A team of researchers led by the University of Auckland in New Zealand has recently found that long-term treatment of middle-aged (one year old) healthy mice with a drug currently used to combat cancer – called Alpelisib – can increase their lifespan by an average of ten percent to around three years.

The experts performed a controlled experiment in which a group of mice were fed a control diet, while another group were given the same diet with the addition of Alpelisib. The results revealed that not only did the mice treated with the drug lived longer, but also showed some signs of being healthier in old age, such as better coordination and strength. 

According to the scientists, this drug acts by targeting an enzyme called PI 3-kinase. “We have been working on developing drugs to target PI 3-kinase for more than 20 years as evidence indicated they would be useful to treat cancers as many cancers have an excess activation of this pathway,” said study co-author Peter Shepherd, a professor of Molecular Medicine and Pathology at Auckland. “Therefore, it’s great to see that these drugs might have uses in other areas and reveal novel mechanisms contributing to age-related diseases.”

“Aging is not only about lifespan but also about quality of life,” added senior author Chris Hedges, a research fellow in Metabolism and Intercellular Signaling at the same university. “Therefore, we were pleased to see this drug treatment not only increased longevity of the mice but they also showed many signs of healthier ageing.
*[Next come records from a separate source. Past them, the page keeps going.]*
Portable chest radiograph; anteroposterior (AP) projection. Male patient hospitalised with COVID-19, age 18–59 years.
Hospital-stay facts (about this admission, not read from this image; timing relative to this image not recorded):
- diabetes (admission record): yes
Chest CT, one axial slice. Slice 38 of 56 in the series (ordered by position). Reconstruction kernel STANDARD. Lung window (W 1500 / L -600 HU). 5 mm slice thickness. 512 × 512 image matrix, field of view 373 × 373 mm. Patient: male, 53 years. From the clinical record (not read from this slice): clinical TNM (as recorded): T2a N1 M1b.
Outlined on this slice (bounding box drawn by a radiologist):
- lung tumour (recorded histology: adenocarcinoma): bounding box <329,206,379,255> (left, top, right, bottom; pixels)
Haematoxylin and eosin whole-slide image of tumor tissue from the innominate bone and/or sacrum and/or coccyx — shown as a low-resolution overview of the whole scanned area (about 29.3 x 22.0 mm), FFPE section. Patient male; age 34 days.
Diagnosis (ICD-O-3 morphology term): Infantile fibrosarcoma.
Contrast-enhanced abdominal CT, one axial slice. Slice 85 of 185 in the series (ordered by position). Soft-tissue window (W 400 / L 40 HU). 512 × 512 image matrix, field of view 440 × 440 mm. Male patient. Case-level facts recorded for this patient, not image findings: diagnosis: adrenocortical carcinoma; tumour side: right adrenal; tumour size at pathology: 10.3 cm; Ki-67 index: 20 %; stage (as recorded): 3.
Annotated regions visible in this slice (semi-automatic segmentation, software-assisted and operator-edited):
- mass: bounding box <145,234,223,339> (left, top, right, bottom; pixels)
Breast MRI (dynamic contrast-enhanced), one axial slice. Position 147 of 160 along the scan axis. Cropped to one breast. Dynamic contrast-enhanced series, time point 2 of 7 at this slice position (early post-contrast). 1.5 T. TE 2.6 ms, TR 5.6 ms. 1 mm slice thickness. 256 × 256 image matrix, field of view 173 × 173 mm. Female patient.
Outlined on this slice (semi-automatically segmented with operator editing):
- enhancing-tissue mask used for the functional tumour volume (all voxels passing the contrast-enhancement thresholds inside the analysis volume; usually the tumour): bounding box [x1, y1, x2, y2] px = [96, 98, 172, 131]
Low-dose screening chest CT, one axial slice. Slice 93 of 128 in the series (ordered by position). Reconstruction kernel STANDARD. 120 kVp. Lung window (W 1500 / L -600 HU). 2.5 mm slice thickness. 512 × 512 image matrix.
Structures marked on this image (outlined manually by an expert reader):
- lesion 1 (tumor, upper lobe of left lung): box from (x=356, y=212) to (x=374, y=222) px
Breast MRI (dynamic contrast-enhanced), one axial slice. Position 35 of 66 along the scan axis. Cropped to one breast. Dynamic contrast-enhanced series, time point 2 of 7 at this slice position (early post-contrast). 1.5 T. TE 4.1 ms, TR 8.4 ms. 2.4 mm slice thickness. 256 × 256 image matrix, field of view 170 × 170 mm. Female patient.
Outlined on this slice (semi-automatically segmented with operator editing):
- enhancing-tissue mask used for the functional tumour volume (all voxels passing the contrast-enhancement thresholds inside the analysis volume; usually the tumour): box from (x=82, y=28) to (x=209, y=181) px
We are working now to understand how this happens.” 

However, the researchers are currently cautious about starting to apply this treatment to humans, since the mice that were fed the drug also exhibited some negative markers of aging, such as lower bone mass. 

“We are not suggesting that anyone should go out and take this drug long-term to extend lifespan, as there are some side effects,” said study senior author Troy Merry, an expert in Metabolic Diseases and Exercise Metabolism at Auckland. 

“However, this work identifies mechanisms crucial to aging that will be of use in our long-term efforts to increase lifespan and health-span. It also suggests a number of possible ways in which shorter term treatments with this drug could be used to treat certain metabolic health conditions and we are following this up now.”

The study is published in the journal Nature Aging.